The proper way to pyramid into a position...

Discussion in 'Trading' started by mgregor, Jun 29, 2001.

  1. dozu888

    dozu888

    not sure if we will see NAZ6k in our lifetime :) just look at Nikkei.

    You never know. per Barron's, NAZ fair value is 1200 based on historical p/e
     
    #11     Jun 29, 2001
  2. Wet

    Wet

    Dozu,

    I may be one of those bozos that does feel like there's a difference between capital and open profit! If I can raise the reward of a trade while keeping the risk constant, I'll do it anytime. I don't pyramid often, but when the chance presents itself, I do. If I am playing a retracement, say, and the trade breaks a 52wk high, I pyramid. It is a "new" trade in a way. Now I am banking on the 52 wk high being broken. But I am also banking that the previous trend that I way in will continue, so in a way it is not a new trade.

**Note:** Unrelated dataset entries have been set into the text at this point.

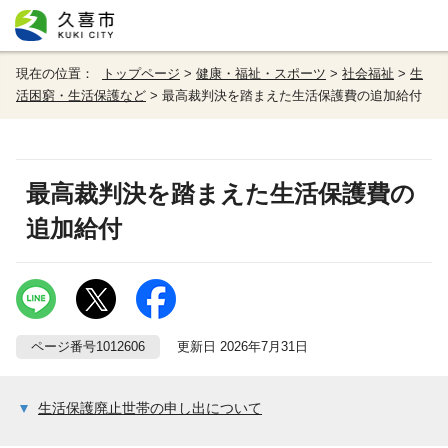
現在の位置：
トップページ
>
健康・福祉・スポーツ
>
社会福祉
>
生
活困窮・生活保護など
> 最高裁判決を踏まえた生活保護費の追加給付
最高裁判決を踏まえた生活保護費の
追加給付
ページ番号1012606
更新日 2026年7月31日
生活保護廃止世帯の申し出について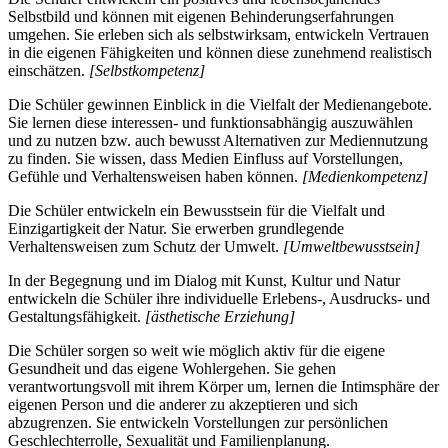
Selbstbild und können mit eigenen Behinderungserfahrungen
umgehen. Sie erleben sich als selbstwirksam, entwickeln Vertrauen
in die eigenen Fähigkeiten und können diese zunehmend realistisch
einschätzen.
[Selbstkompetenz]
Die Schüler gewinnen Einblick in die Vielfalt der Medienangebote.
Sie lernen diese interessen- und funktionsabhängig auszuwählen
und zu nutzen bzw. auch bewusst Alternativen zur Mediennutzung
zu finden. Sie wissen, dass Medien Einfluss auf Vorstellungen,
Gefühle und Verhaltensweisen haben können.
[Medienkompetenz]
Die Schüler entwickeln ein Bewusstsein für die Vielfalt und
Einzigartigkeit der Natur. Sie erwerben grundlegende
Verhaltensweisen zum Schutz der Umwelt.
[Umweltbewusstsein]
In der Begegnung und im Dialog mit Kunst, Kultur und Natur
entwickeln die Schüler ihre individuelle Erlebens-, Ausdrucks- und
Gestaltungsfähigkeit.
[ästhetische Erziehung]
Die Schüler sorgen so weit wie möglich aktiv für die eigene
Gesundheit und das eigene Wohlergehen. Sie gehen
verantwortungsvoll mit ihrem Körper um, lernen die Intimsphäre der
eigenen Person und die anderer zu akzeptieren und sich
abzugrenzen. Sie entwickeln Vorstellungen zur persönlichen
Geschlechterrolle, Sexualität und Familienplanung.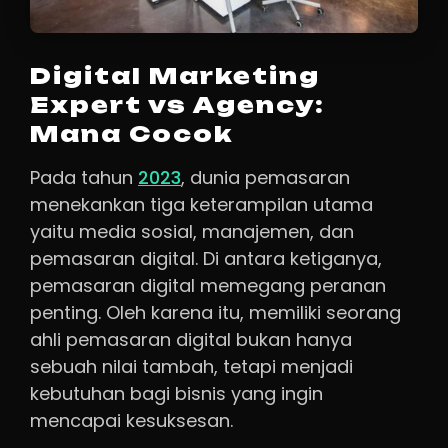
Digital Marketing
Expert vs Agency:
Mana Cocok
Pada tahun
2023
, dunia pemasaran
menekankan tiga keterampilan utama
yaitu media sosial, manajemen, dan
pemasaran digital. Di antara ketiganya,
pemasaran digital memegang peranan
penting. Oleh karena itu, memiliki seorang
ahli pemasaran digital bukan hanya
sebuah nilai tambah, tetapi menjadi
kebutuhan bagi bisnis yang ingin
mencapai kesuksesan.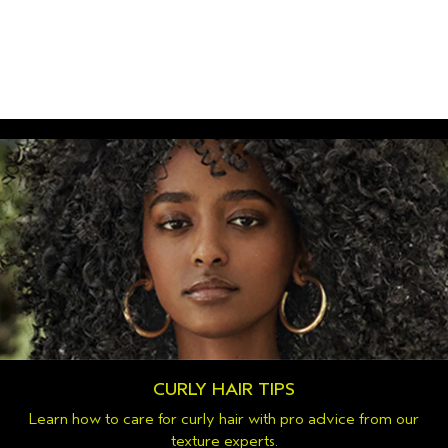
CURLY HAIR TIPS
Learn how to care for curly hair with pro advice from our
texture experts.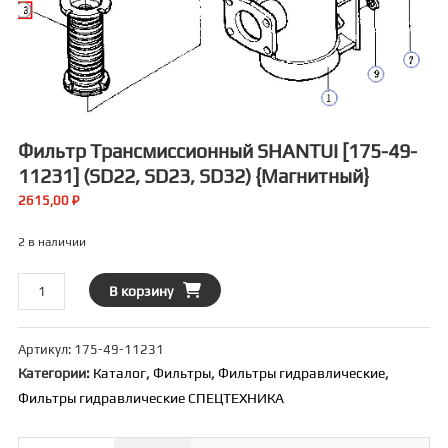
Фильтр Трансмиссионный SHANTUI [175-49-
11231] (SD22, SD23, SD32) {магнитный}
2615,00
₽
2 в наличии
Количество
В корзину
товара
Фильтр
Артикул:
175-49-11231
трансмиссионный
Категории:
Каталог
,
Фильтры
,
Фильтры гидравлические
,
SHANTUI
Фильтры гидравлические СПЕЦТЕХНИКА
[175-
49-
11231]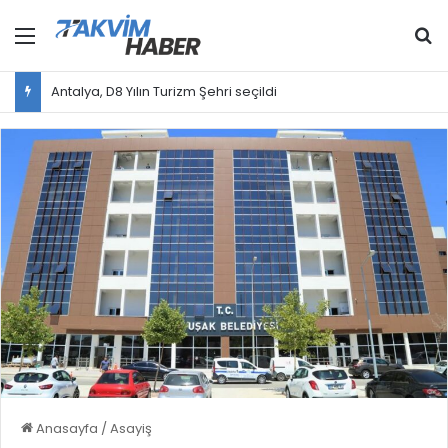
Menü
Ar
Antalya, D8 Yılın Turizm Şehri seçildi
Anasayfa
/
Asayiş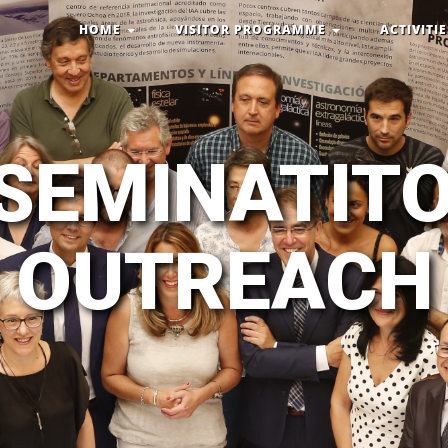
HOME
VISITOR PROGRAMME
ACTIVITI
SEMINATIT
OUTREACH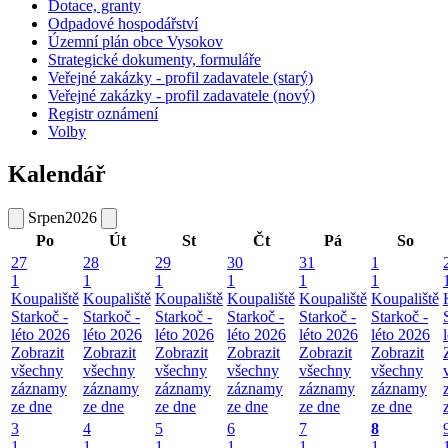
Dotace, granty
Odpadové hospodářství
Územní plán obce Vysokov
Strategické dokumenty, formuláře
Veřejné zakázky - profil zadavatele (starý)
Veřejné zakázky - profil zadavatele (nový)
Registr oznámení
Volby
Kalendář
Srpen
2026
Po
Út
St
Čt
Pá
So
27
28
29
30
31
1
1
1
1
1
1
1
Koupaliště
Koupaliště
Koupaliště
Koupaliště
Koupaliště
Koupaliště
Starkoč -
Starkoč -
Starkoč -
Starkoč -
Starkoč -
Starkoč -
léto 2026
léto 2026
léto 2026
léto 2026
léto 2026
léto 2026
Zobrazit
Zobrazit
Zobrazit
Zobrazit
Zobrazit
Zobrazit
všechny
všechny
všechny
všechny
všechny
všechny
záznamy
záznamy
záznamy
záznamy
záznamy
záznamy
ze dne
ze dne
ze dne
ze dne
ze dne
ze dne
3
4
5
6
7
8
1
1
1
1
1
1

    Sure the market's money is my money. But as you say there is a certain psychological difference that cannot be denied.

    I don't mind doubling up. But I'd never double down.

    Wet
     
    #12     Jun 29, 2001
  3. limbo

    limbo

    Prae2--I have watched in admiration as you do exactly exactly what you say here and win handsomely. Would you please explain the paint part in very lay terms please. Thanks
     
    #13     Jun 30, 2001
  4. Pyramiding up has never made sense to me. If you don't have enough shares, bite the bullet and play a half position. 90% of the time, the market is in a range. Averaging up only gives you more shares at worse prices (most likely at the top of the range). I like to swing trade. The more oversold it gets, the juicier. So I average down. I have been in some positions down 15k + and not even been concerned. I don't enter large positions unless I'm VERY confident. Paying up just doesn't make sense.
    As for painting the tape, I'm often big enough on my large positions to be semi specialists. I like to make a pretty chart picture. The specialist likes it too. If I'm on the same side as the specialist, we'll work together. I can remember many trades where someone kept putting out 100 shares on island .2 above the offer so I could take them. Then when the offer went up, he'd put out 100 more. He was just hoping I'd take them and make the chart look pretty. Just like when a stock is rising too fast, you often have to sell to slow it down so it doesn't get toppy, but instead consolidates for another half point breakout. I play illiquid things large at times. A 5k roadblock on something trading 300-500k avg daily will do that.
    Look at LAB the day of the reversal. I started the move up. I broke it out of an intraday channel on a 5k market buy. I then showed large sized bids and chased it up a quarter. At that point, the real buyers panicked into it long, and the specialist who was long just moved it ahead of the buyer once he showed his true intentions.